At Brindlee, our goal is to create and maintain:
Single, simple systems, where possible, meant to make people's jobs easier
Single, structured, and authoritative location for each piece of information
Single path for accomplishing a repeatable business process
As you know by now, we are working to establish the Brindlee Wiki to operate as a collective source of information about Brindlee; how stuff works, where to find information, etc...
Salesforce continues to be the base business process location or customer relationship management tool (CRM) for everything that happens in Brindlee and it's subs/affiliates.
Google Drive remains as the storage location for all documents, frequently accessed by links from the Wiki and/or Salesforce.
Google Workspace products also supplement Salesforce for some business process items (Gmail, Sheets, Docs, etc...).
All of these make up the window through which most of us see our business every day. Why is this important? Because the design and flow of what we see in each of these areas above becomes one of the most important determinants of how our time is spent.

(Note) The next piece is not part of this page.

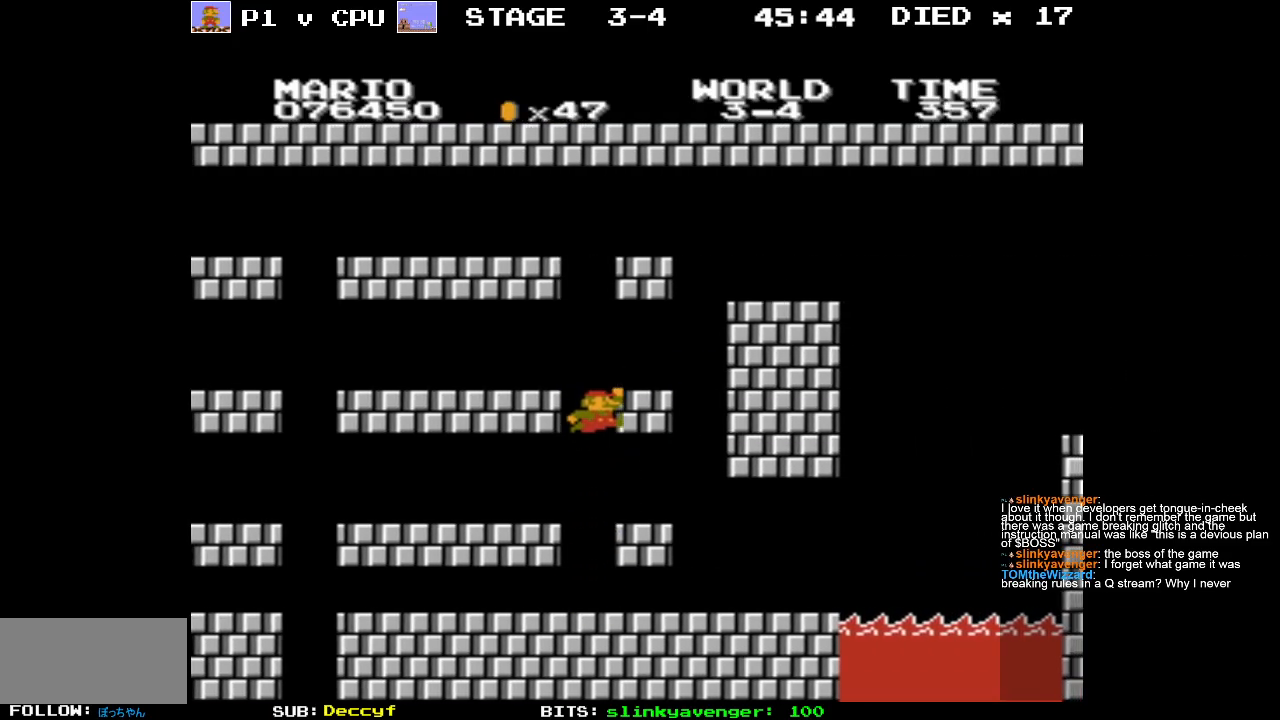
{"buttons": ["DPAD_RIGHT"], "events": [[33, "A", "up"], [33, "DPAD_RIGHT", "up"], [267, "DPAD_RIGHT", "down"]]}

It takes all of us to identify this and improve the overall system that results in delivering used fire trucks with excellence to our customers.
Read this 30 second brief below, and keep this in mind about your job; how does it work? Is there an easier way to do it? What judgements can be automated, or removed from the process?
I used to drive 200 miles to Boston once a week or so.
After a few trips on the highway, my subconscious figured out that getting behind a few trucks for the entire ride enabled me to spend four hours without using much conscious effort on driving.
Every day, we make decisions. These require effort, and there’s probably a finite amount of energy available for these focused choices.
That’s why our digital habits matter. Not to save us five or ten minutes a day, but to save us from a few hundred unimportant decisions that break our flow.
For example, if instead of trying to come up with a unique and original password every time you use a new service, you use a password manager, your load just got lighter.
If you adopt a file naming system (each version gets a number, from 1 to X, so the latest file always has the highest number before its name) then you won’t hassle with trying to figure out which is the most recent version.
If you use the sidebar in your file finder to put shortcuts to the folders you use often, you won’t burn energy finding your way through nests of folders, again and again.
When I worked at Yahoo, they were embarrassed to share the fact that the most clicked-on button on the entire site was the Yahoo logo (which did nothing on the home page) and the most searched-for term in their search box was also “Yahoo.” People hadn’t figured out what bookmarks were yet, or decided to simply keep clicking around until something worked.
Ten minutes today will save you from 30 decisions every day forever.